Havia muita expectativa para a união. As fotos e os vídeos para a festa já haviam sido preparados e tudo estava pago. Beatriz conta que o desejado vestido de noiva também estava sendo finalizado.
Devido à pandemia, eles já haviam decidido que iriam adiar a festa, mas a definição de uma nova data não aconteceu. Já que, depois que a noiva apresentou sintomas do coronavírus, a preocupação com a doença e os acontecimentos que se sucederam tiraram o foco da data especial.
«A festa estava toda pronta, vestido já tinha mandado fazer, festa paga, buffet, estávamos planejando havia um ano. Alguns dias antes, cerca de 15 dias, chegamos em um acordo e decidimos adiar. Mas, como eu comecei a ter sintomas e tudo, aí a gente tirou o foco de conseguir uma nova data», explica Beatriz.
O desejo de oficializar a união acompanhou Bruno durante todo o período em que esteve internado. A mãe e a noiva contam que, nas conversas por celular durante sua internação, antes de ir para a UTI, ele falava que queria muito se casar. Após sua morte, uma enfermeira contou que ele também não deixou que tirassem a sua aliança no hospital.
Beatriz recorda a emoção que sentiu ao assistir a vídeos gravados por eles para serem exibidos apenas na festa e acrescenta que a data do casamento foi escolhida porque no dia 18 eles completariam 11 anos de relacionamento.
«Fizemos o pré-wedding e um vídeo com um depoimento um para o outro e eu fiquei emocionada com a empolgação dele com o casamento e ele falando o que esperava. A data foi escolhida no dia 17, porque no dia 18 completamos 11 anos e ele citou isso no vídeo até. Uma enfermeira da UTI do Regional me disse que ele não deixou tirar a aliança em momento algum.»
Para passar por esse momento trágico, Beatriz diz que precisou buscar ajuda psicológica e que demorou alguns dias para conseguir contar aos filhos sobre a morte do pai, já que sua avó havia morrido em fevereiro por conta da Covid-19 e a família já vinha sofrendo com essa perda.

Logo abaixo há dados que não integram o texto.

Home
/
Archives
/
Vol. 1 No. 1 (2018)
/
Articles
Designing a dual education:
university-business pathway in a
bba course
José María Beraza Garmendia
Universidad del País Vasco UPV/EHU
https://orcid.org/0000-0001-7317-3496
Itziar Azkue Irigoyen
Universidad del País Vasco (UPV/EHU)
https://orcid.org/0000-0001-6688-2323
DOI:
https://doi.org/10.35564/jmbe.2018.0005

«Eu fui atrás de ajuda psicológica. Eu tento manter o Bruno sempre presente, dizendo que o papai está aqui. Eles já estavam conformados com a bisa ter ido para o céu, ter ‘virado estrelinha’ e eu não conseguia dar a notícia. Só depois de quatro dias eu consegui conversar e dizer que o papai ‘virou estrelinha’ e que ele estava aqui com a gente.»
A morte de Bruno surpreendeu toda a família, que tenta superar a dor de uma perda marcada por um dia que poderia ser de tanta celebração para todos.

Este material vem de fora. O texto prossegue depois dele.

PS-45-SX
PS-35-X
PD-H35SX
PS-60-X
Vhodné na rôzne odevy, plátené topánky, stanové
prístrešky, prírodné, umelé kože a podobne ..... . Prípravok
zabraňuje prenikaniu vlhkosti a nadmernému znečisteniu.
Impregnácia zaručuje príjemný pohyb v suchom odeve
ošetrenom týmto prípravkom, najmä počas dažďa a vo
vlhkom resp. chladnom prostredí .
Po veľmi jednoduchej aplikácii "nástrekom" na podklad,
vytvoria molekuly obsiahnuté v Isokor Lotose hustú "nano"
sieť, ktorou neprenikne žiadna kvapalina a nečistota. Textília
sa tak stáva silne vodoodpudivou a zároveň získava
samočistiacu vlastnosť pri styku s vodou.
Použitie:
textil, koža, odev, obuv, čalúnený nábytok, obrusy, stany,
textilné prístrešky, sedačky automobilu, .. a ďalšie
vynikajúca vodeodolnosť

«Ele tinha 30 anos, nenhum problema de saúde, era uma pessoa sedentária, mas não tinha nenhum problema de saúde e era um paizão, um marido exemplar. Está sendo bem difícil, todos os nossos sonhos ficaram para trás. Eu mandei fazer meu vestido, cada detalhe…é muito difícil. O foco dele era só decolar, ir para frente.»
Ivani acreditava que logo o filho estaria em casa e conta com tristeza sobre os momentos em que o viu sofrer sem conseguir falar e por ter morrido em um momento em que estava alcançando os seus sonhos. Bruno deixou a esposa, os pais, amigos e dois filhos.
«Eu dizia que a mãe tava orando e confiava nos médicos e ele iria se recuperar. O mais duro ainda é enterrar um filho sem saber se ele está ali dentro, porque eles não deixam a gente ver, o caixão é lacrado, e ficamos com aquilo na cabeça, como se a qualquer momento ele fosse aparecer. Ele era um menino cheio de sonhos e estava realizando um de cada vez aos pouquinhos», conta a mãe, emocionada.